_Work to complete_
a) In the circular buffer post, which JavaScript array methods does the solution use to write items and to read them?
b) From the circular buffer post, reproduce word for word the passage that opens with "export class BufferFullError" and closes with "the left-hand end.".

_Given text_

It’s been a while, but we’re back for week 8. This week’s challenge is to write a Circular Buffer. It’s basically a first in, first out data structure with the limitation that there’s only $n$ slots for data.

It took me a while to get around to this because of having to do a bunch more elixir learning track exercises, and also because I’ve been on holiday. The selection of languages available for this exercise were kind of limited, so I’ve had to branch out into using web assembly for this one. I also did a few easier web assembly exercises to get the hang of it.

JavaScript

Let’s start with the most straightforward solutions, but also the least interesting, and probably the least efficient.

class CircularBuffer {
  constructor(maxLen) {
    this.items = []
    this.maxLen = maxLen
  }

  bufferFull(){
    return this.items.length == this.maxLen
  }

  bufferEmpty(){
    return this.items.length == 0
  }

  write(x) {
    if (this.bufferFull()) {throw new BufferFullError}
    this.items.unshift(x)
  }

  read() {
    if (this.bufferEmpty()) {throw new BufferEmptyError}
    return this.items.pop()
  }

  forceWrite(x) {
    if (this.bufferFull()){this.read()}
    this.write(x)
  }

  clear() {
    this.items = []
  }
}

export default CircularBuffer;

export class BufferFullError extends Error {
  constructor(errMsg = "Buffer is Full") {
   super(errMsg);
  }
}

export class BufferEmptyError extends Error {
  constructor(errMsg = "Buffer is Empty") {
    super(errMsg);
  }
}

There’s not much to report about this solution really. We’ve got two helper functions to figure out if the buffer is empty or if the buffer is full. The underlying data structure is just a JavaScript array which we write to with unshift and read from with pop. So you read from the right-hand end, and you put new items in at the left-hand end.

This is probably not a very efficient implementation of a circular buffer, because every write and every read requires us to check the length of the array, and we also need regular access to both ends of the array. I don’t know how javascript implements its array, but this could be quite inefficient. If the javascript array is a linked list, then measuring the length and accessing the end of the array are slow (because both operations require us to walk through the whole list). On the other hand, if the array is a fixed contiguous array in memory, then the problem with such an implementation of a list data structure is normally that if the list grows longer than the allocated memory the interpreter has to go and allocate a larger chunk of memory and copy the contents over before it can do anything. In the case of a circular array there’s a fixed maximum size, but I don’t think that’s going to help here. Consider successive writes and reads: write “A”, write “B”, write “C”, read “A”, read “B”. At this stage, the “C” is in the third position in the array, and adding new writes will add them to the right of where “C” is. So even if the circular buffer had a maximum length of 3, we would need potentially unlimited scope to grow the array (even as we shrink it from the other side by noting that we have removed the elements to the left of “C”).

_Supplied entries_
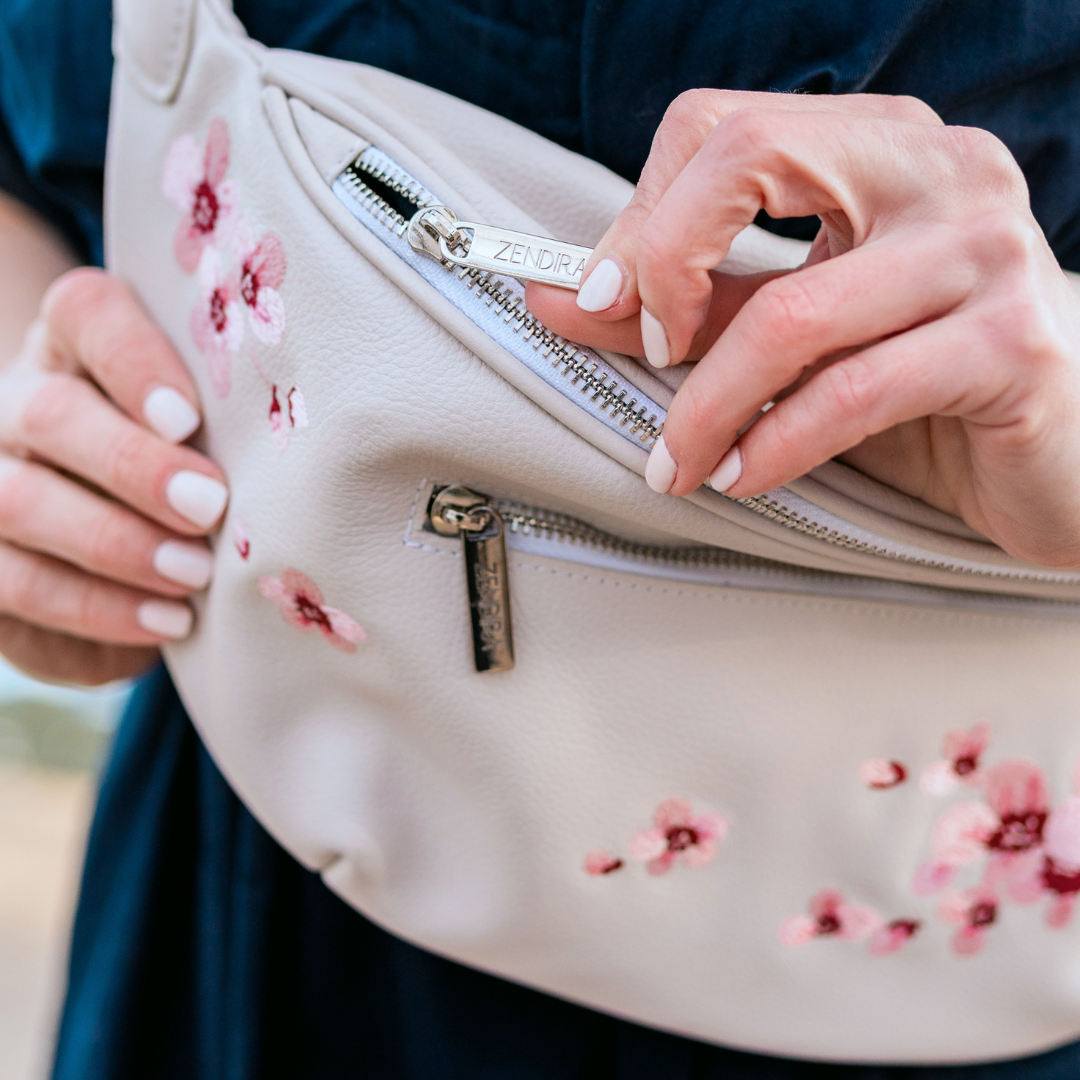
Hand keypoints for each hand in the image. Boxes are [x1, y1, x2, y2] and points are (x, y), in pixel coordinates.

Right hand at [0, 268, 227, 683]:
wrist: (125, 536)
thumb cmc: (194, 464)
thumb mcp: (216, 429)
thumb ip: (233, 419)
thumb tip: (302, 459)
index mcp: (77, 346)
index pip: (86, 312)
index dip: (134, 361)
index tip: (190, 418)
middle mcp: (19, 404)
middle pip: (49, 413)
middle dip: (135, 466)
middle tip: (210, 507)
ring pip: (18, 501)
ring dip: (117, 544)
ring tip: (196, 576)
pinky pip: (16, 583)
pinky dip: (98, 607)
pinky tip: (169, 619)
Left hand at [528, 90, 1079, 567]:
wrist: (1056, 456)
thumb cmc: (919, 387)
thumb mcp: (788, 337)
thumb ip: (684, 306)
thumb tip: (560, 296)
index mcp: (880, 148)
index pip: (725, 128)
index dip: (645, 218)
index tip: (606, 302)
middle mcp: (939, 171)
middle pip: (753, 158)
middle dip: (665, 269)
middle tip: (645, 359)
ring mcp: (985, 250)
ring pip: (794, 311)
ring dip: (707, 405)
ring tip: (677, 463)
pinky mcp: (1012, 344)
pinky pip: (852, 391)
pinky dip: (775, 444)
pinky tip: (742, 476)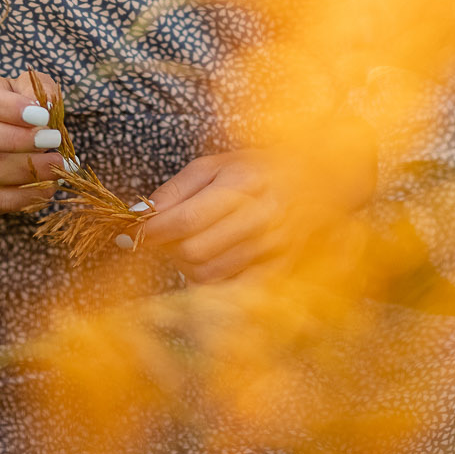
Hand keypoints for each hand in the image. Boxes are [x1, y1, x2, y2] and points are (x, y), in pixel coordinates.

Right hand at [0, 72, 65, 216]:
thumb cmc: (14, 109)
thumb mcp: (27, 89)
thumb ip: (39, 90)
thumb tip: (49, 108)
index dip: (6, 107)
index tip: (43, 117)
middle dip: (14, 140)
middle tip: (52, 141)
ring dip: (27, 171)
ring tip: (58, 165)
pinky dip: (23, 196)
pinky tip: (47, 186)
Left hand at [141, 119, 377, 284]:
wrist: (320, 179)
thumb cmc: (259, 168)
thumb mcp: (216, 163)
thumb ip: (177, 188)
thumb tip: (141, 213)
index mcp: (242, 183)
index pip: (187, 219)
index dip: (154, 231)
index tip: (134, 233)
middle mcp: (260, 216)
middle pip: (195, 251)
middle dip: (169, 248)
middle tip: (165, 237)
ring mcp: (273, 246)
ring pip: (210, 274)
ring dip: (187, 265)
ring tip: (189, 245)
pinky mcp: (281, 268)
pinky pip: (234, 290)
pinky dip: (212, 282)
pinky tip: (210, 264)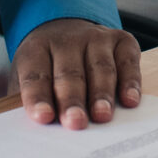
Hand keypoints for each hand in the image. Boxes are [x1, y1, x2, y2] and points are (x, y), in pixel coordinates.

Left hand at [14, 16, 140, 130]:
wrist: (67, 29)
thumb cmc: (48, 66)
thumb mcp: (27, 76)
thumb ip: (32, 100)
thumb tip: (42, 127)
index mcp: (36, 49)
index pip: (36, 76)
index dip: (38, 97)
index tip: (44, 117)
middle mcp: (67, 40)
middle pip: (70, 73)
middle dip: (73, 99)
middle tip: (76, 122)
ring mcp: (96, 38)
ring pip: (100, 68)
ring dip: (101, 93)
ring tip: (102, 115)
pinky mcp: (121, 40)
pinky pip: (127, 61)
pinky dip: (130, 81)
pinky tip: (130, 100)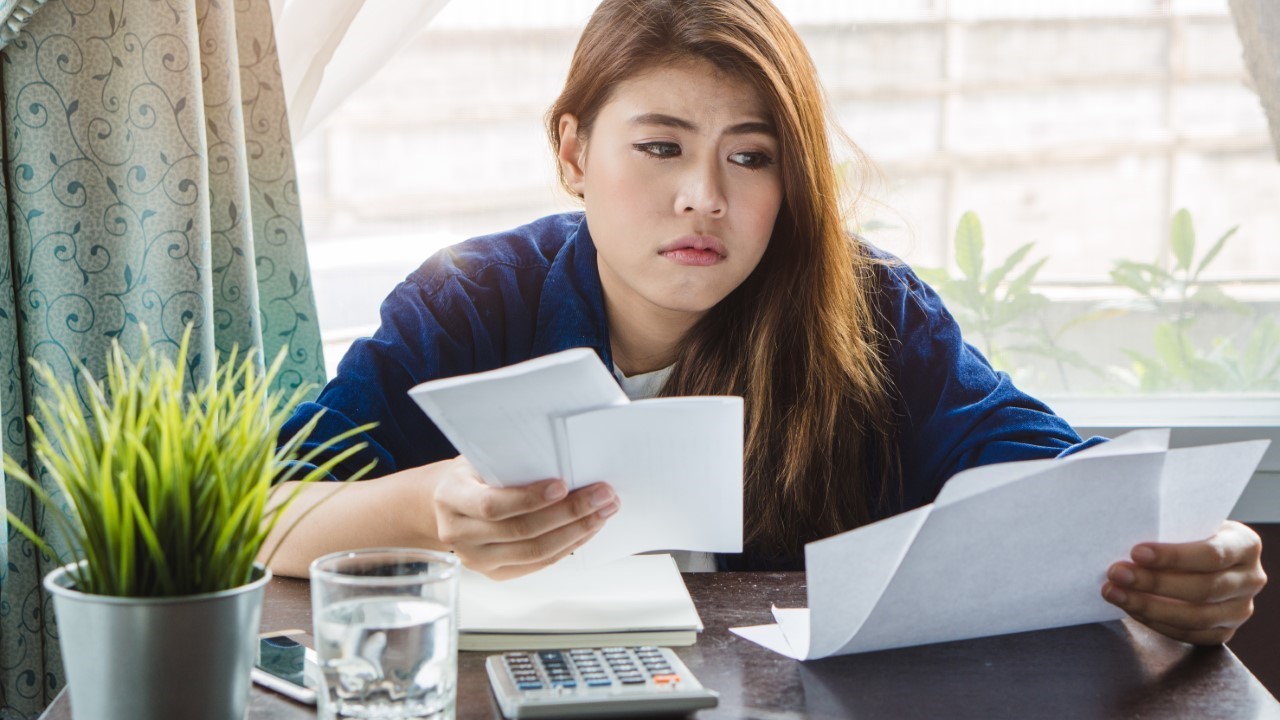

_Written answers_
a) It writes with unshift and reads with pop.

b)
export class BufferFullError extends Error {
  constructor(errMsg = "Buffer is Full") {
   super(errMsg);
  }
}

export class BufferEmptyError extends Error {
  constructor(errMsg = "Buffer is Empty") {
    super(errMsg);
  }
}

There’s not much to report about this solution really. We’ve got two helper functions to figure out if the buffer is empty or if the buffer is full. The underlying data structure is just a JavaScript array which we write to with unshift and read from with pop. So you read from the right-hand end, and you put new items in at the left-hand end.